FILIPE COUTINHO
DA ÉPOCA
O ministro Gilmar Mendes, que foi interceptado em conversa com a Silval Barbosa |
Em 15 de maio do ano passado, o Supremo Tribunal Federal, a pedido
da Procuradoria-Geral da República, autorizou a Polícia Federal a vasculhar a
residência do então governador de Mato Grosso, Silval Barbosa, do PMDB, à cata
de provas sobre a participação dele num esquema de corrupção.
Cinco dias depois, uma equipe da PF amanheceu no duplex do
governador, em Cuiabá. Na batida, os policiais acabaram descobrindo que Silval
Barbosa guardava uma pistola 380, três carregadores e 53 munições.
Como o registro da arma vencera havia quatro anos, a PF prendeu o
governador em flagrante. Horas mais tarde, Silval Barbosa pagou fiança de R$
100 mil e saiu da prisão. Naquele momento, o caso já estava no noticiário.
Às 17h15, o governador recebeu um telefonema de Brasília. Vinha do
mesmo Supremo que autorizara a operação.
“Governador Silval Barbosa? O ministro Gilmar Mendes gostaria de
falar com o senhor, posso transferi-lo?”, diz um rapaz, ligando diretamente do
gabinete do ministro. “Positivo”, diz o governador.
Ouve-se a tradicional e irritante musiquinha de elevador. “Ilustre
ministro”, diz Silval Barbosa.
Gilmar Mendes, que nasceu em Mato Grosso, parece surpreso com a
situação de Silval Barbosa: “Governador, que confusão é essa?”. Começavam ali
dois minutos de um telefonema classificado pela PF como “relevante” às investigações.
O diálogo foi interceptado com autorização do próprio Supremo –
era o telefone do governador que estava sob vigilância da polícia.
Na conversa, Silval Barbosa explica as circunstâncias da prisão.
“Que loucura!”, diz Gilmar Mendes, duas vezes, ao governador (leia ao lado um
trecho da transcrição da conversa).

+===+

→ TAREFAS DO EXERCÍCIO:
1 – Segundo a reportagem sobre o telefonema de Gilmar Mendes a Silval Barbosa, por que a Polícia Federal prendeu o governador em flagrante? Responda em uma a três frases.
2 – Dê prosseguimento à reportagem sobre o telefonema de Gilmar Mendes a Silval Barbosa a partir do ponto em que ela termina.

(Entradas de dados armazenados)
+===+

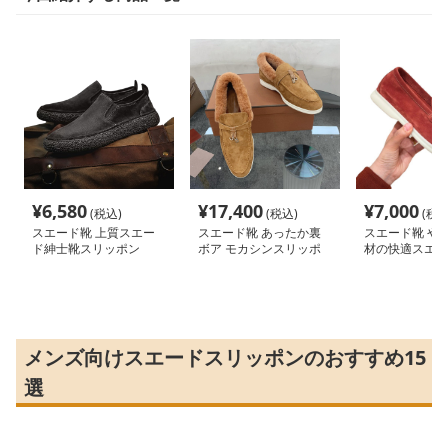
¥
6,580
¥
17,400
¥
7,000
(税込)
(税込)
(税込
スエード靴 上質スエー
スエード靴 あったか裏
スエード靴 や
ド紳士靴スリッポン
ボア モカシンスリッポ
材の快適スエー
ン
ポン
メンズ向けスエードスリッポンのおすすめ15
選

+===+

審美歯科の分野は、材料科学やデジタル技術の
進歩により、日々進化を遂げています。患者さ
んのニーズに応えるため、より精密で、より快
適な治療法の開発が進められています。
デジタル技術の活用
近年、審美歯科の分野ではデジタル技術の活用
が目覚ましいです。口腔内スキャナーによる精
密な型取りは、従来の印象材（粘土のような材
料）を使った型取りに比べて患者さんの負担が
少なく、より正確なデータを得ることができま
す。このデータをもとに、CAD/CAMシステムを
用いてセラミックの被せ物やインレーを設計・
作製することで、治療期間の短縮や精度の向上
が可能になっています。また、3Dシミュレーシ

+===+

→ RESPOSTAS DOS EXERCÍCIOS:
1 – A Polícia Federal prendeu o governador em flagrante porque o registro da pistola 380 encontrada em seu duplex havia vencido quatro anos antes.

2 –
Silval Barbosa narra vagamente as acusações de corrupção que pesam
contra ele. Gilmar Mendes diz a Silval Barbosa que conversará com o ministro
Dias Toffoli, relator do caso. Fora Toffoli quem, dias antes, autorizara a
batida na casa do governador. Segue-se o seguinte diálogo:
Silval Barbosa: E é com isso que fizeram a busca e apreensão aqui
em casa.
Gilmar Mendes: Meu Deus do céu!
Silval Barbosa: É!
Gilmar Mendes: Que absurdo! Eu vou lá. Depois, se for o caso, a
gente conversa.
Silval Barbosa: Tá bom, então, ministro. Obrigado pela atenção!
Gilmar Mendes: Um abraço aí de solidariedade!
Silval Barbosa: Tá, obrigado, ministro! Tchau!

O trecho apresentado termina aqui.